During this phase, you must rewrite the client and server stubs to try at least one other RPC library. (There are tons; for example, in no particular order, msgpack-rpc, smf, rpclib, Apache Thrift.) This will require serious code surgery and experimenting with variously well-documented APIs. I would recommend making a copy of the handout code (say, in YOURPSETS/pset1/msgpack-rpc) and then asking a coding assistant for help in rewriting clientstub.cc and serverstub.cc to use your chosen framework. Check its work, of course! You should understand all the code you turn in, and your writeup should document what you learn.

As you work, track the performance of your evolving solution in a “lab notebook” file, such as NOTEBOOK.md, or by including performance numbers in your Git commits. Write down what you did and what difference, if any, it made. You will be tempted to skip this; you might try something, observe it makes no difference to performance, and then undo it without recording your attempt. Avoid this temptation! If you document the performance of your attempts, you’ll have a record you can go back to, and you’ll be less likely to retry an idea that you forgot didn’t work.

In both phases, your code must work for any input file and for any N.

Going further (optional)

Hungry for more? Try testing the server and client on different machines. Maybe the protocol features needed for hyper-speed communication on extremely fast networks, like localhost, differ from those needed on slower networks!

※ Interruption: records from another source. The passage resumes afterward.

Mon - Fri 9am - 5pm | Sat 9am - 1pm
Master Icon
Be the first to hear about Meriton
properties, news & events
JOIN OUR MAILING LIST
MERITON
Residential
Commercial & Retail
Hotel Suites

Our handout performance & solution performance

Our handout code prints this when run on my desktop:

$ (killall rpcg-server; build/rpcg-server&; sleep 0.5; build/rpcg-client; sleep 0.1)
No matching processes belonging to you were found
Server listening on localhost:29381
sent 10000 RPCs, recently 4504 RPCs/sec...
sent 20000 RPCs, recently 4512 RPCs/sec...
sent 30000 RPCs, recently 4516 RPCs/sec...
sent 40000 RPCs, recently 4455 RPCs/sec...
sent 50000 RPCs, recently 4376 RPCs/sec...
sent 60000 RPCs, recently 4403 RPCs/sec...
sent 70000 RPCs, recently 4185 RPCs/sec...
sent 80000 RPCs, recently 4298 RPCs/sec...
sent 90000 RPCs, recently 4426 RPCs/sec...
sent 100000 RPCs, recently 4310 RPCs/sec...
client checksums: e221211901eeed66/e221211901eeed66
server checksums: 83dceb304bf7f399/83dceb304bf7f399
match: true
sent 100000 RPCs in 22.748712197 sec
sent 4396 RPCs per sec
Server exiting

Our phase 1 solutions, which implement windowing plus some other tricks, are a little faster:

No matching processes belonging to you were found
Server listening on localhost:29381
sent 10000 RPCs, recently 21559 RPCs/sec...
sent 20000 RPCs, recently 35159 RPCs/sec...
sent 30000 RPCs, recently 36416 RPCs/sec...
sent 40000 RPCs, recently 36735 RPCs/sec...
sent 50000 RPCs, recently 36288 RPCs/sec...
sent 60000 RPCs, recently 34525 RPCs/sec...
sent 70000 RPCs, recently 30900 RPCs/sec...
sent 80000 RPCs, recently 36795 RPCs/sec...
sent 90000 RPCs, recently 35104 RPCs/sec...
sent 100000 RPCs, recently 36298 RPCs/sec...
client checksums: e221211901eeed66/e221211901eeed66
server checksums: 83dceb304bf7f399/83dceb304bf7f399
match: true
sent 100000 RPCs in 3.016785653 sec
sent 33148 RPCs per sec
Server exiting

And other frameworks, or a framework you built yourself, could perform better still!

Turnin

You’ll share your code with others in class, and we plan to post a leaderboard. The most important turnin file will be your lab notebook: a write up of your experience. What changes were most important to performance? What changes did not affect performance? What did you find most difficult or interesting about the assignment?

Note that your code on this pset is not a heavy part of your grade. Neither is absolute performance: any substantive work will be enough (i.e., 6–8 hours). Leaderboard glory is just for fun.